● **EXERCISE DESCRIPTION**: Locate all lines in the data below that hold "Begin" and show them.

● **EXERCISE MATERIAL**:
# # #
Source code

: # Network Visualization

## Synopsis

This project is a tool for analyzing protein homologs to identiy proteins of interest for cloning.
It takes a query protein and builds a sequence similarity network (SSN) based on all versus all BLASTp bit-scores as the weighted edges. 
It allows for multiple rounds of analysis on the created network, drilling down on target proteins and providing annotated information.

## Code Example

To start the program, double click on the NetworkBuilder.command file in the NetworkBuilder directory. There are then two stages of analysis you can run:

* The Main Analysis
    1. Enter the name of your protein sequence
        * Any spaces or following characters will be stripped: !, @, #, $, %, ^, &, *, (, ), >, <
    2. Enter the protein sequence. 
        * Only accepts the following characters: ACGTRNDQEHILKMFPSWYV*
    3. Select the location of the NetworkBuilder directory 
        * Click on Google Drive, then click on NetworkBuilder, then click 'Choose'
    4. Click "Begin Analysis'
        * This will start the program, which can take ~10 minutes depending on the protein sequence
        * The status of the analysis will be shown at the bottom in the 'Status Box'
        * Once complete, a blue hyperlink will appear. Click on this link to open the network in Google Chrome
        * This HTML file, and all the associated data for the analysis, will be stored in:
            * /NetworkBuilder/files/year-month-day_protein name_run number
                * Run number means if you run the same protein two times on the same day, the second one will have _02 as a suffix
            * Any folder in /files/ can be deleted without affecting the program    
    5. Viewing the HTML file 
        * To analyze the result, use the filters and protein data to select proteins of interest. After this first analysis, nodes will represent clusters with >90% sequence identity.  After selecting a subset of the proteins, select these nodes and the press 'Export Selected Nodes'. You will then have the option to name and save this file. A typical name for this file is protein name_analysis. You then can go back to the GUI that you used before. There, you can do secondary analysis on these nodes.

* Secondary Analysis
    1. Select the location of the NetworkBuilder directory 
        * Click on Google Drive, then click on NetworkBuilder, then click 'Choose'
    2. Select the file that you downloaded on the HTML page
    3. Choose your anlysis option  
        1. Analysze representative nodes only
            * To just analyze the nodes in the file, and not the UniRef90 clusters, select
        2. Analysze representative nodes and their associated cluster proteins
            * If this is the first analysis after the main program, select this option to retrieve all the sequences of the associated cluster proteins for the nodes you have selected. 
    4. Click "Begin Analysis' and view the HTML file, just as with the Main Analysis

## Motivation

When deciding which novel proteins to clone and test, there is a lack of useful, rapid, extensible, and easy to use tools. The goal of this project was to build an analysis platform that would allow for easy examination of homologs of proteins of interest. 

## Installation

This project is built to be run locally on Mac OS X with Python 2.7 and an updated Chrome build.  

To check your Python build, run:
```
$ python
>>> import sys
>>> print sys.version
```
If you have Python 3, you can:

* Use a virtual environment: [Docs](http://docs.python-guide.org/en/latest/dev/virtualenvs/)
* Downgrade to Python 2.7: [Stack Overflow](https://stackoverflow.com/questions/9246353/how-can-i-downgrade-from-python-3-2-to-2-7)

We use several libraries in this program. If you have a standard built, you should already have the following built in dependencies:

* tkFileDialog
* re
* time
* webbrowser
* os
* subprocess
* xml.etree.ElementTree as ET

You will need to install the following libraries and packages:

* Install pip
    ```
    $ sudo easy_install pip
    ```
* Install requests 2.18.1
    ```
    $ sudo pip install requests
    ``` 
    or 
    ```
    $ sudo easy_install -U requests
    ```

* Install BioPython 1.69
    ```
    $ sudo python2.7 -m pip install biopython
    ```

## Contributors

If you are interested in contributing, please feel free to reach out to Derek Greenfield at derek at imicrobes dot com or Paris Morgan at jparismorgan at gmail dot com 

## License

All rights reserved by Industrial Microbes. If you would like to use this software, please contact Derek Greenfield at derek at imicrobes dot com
# # #
● **SOLUTION**:
    4. Click "Begin Analysis'
    4. Click "Begin Analysis' and view the HTML file, just as with the Main Analysis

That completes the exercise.